Los adultos glorifican la juventud tanto que los jóvenes no quieran
hacerse mayores. Los adultos no sólo se
visten como los jóvenes llevando pantalones de vaquero y camisetas en público
sino también imitan sus valores. No es
raro escuchar de una persona mayor cohabitando con su novia o novio. Ni es inaudito que adultos echen sus
responsabilidades de la familia para vivir como jóvenes no casados. El padre Martín cree que los jóvenes no
quieren ser adultos porque los adultos sólo quieren volverse a jóvenes. Entonces, la única cosa que ven en el futuro
es la frustración que resulta por hacerse mayores.
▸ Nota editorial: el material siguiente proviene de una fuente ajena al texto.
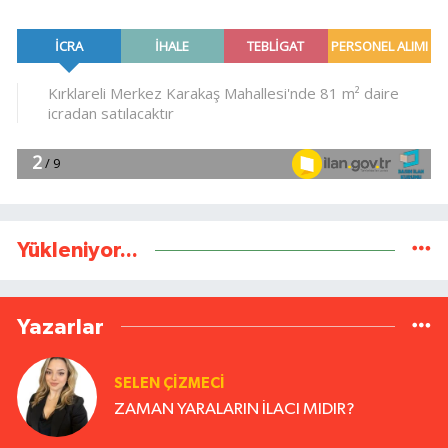
Yükleniyor...
Yazarlar
SELEN ÇİZMECİ
ZAMAN YARALARIN İLACI MIDIR?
No hay que decir que padre Martín se acuerde
con la segunda lectura.
En ella San
Pablo exhorta a la comunidad cristiana en Roma: “No se dejen transformar por
los criterios de este mundo”. Tiene en
mente especialmente el sexo promiscuo que ha sido un tropiezo para los hombres
en todas épocas. En el principio de la carta Pablo enumera los pecados del
mundo. Además del sexo libertino hay
“injusticia, perversidad, codicia, maldad”. Se puede ver las mismas tendencias
descarriadas en nuestra sociedad. Según
los criterios de nuestro mundo, el sexo es lo que le hace la persona
feliz. Para tener éxito en la vida, hay
que acumular una fortuna y gastarla como le dé la gana. Del mundo de los deportes viene el criterio
de ganar como la cosa más importante en la vida.
Pero no es
que todos acepten estos criterios. En el
periódico hace poco apareció la historia de un anciano de noventa y tres años. Este hombre se mudó en un asilo de ancianos,
aunque tiene buena salud. Quería ayudar
a su esposa de setenta años internada en el asilo porque tiene Alzheimer. Con la pandemia él no había podido
visitarla. Entonces ella dejó de comer
que impulsó la decisión de él que, en lugar de dejarla morir, él residiría en
el asilo. Ahora tres veces por día el
hombre le da de comer a su esposa. Ella
le ha respondido, no con palabras sino con la voluntad de seguir viviendo.
San Pablo
continua su exhortación a los romanos por decirles: “… dejen que una nueva
manera de pensar los transforme internamente”. Esto es lo que hizo el anciano y
es lo que tenemos que hacer nosotros.
Cuando Jesús nos dice en el evangelio hoy que renunciemos a nosotros
mismos, que tomemos nuestra cruz y que lo sigamos, no está pidiendo que vayamos
a la África como misioneros. No, parecidos al anciano cumpliendo su voto
matrimonial por cuidar a su esposa, Jesús quiere que seamos fieles a nuestros
compromisos cristianos. Quiere que
seamos justos en nuestros asuntos con los demás y particularmente cuidadosos de
nuestras familias.
El
evangelio termina con Jesús haciendo un compromiso. Dice que al final del mundo vendrá para
recompensar a sus discípulos según sus méritos.
Esto es el mensaje que queremos a pasar a los jóvenes de hoy en
día. Lo mejor no es lo que estén
viviendo ahora sino la gloria que Jesús nos promete. Es cierto que tomando
nuestra cruz como Jesús parece duro.
Pero en realidad no es desagradable porque tenemos a Jesús como
compañero. Además, tenemos un futuro aún
más gozoso. Vamos a habitar con él en la gloria.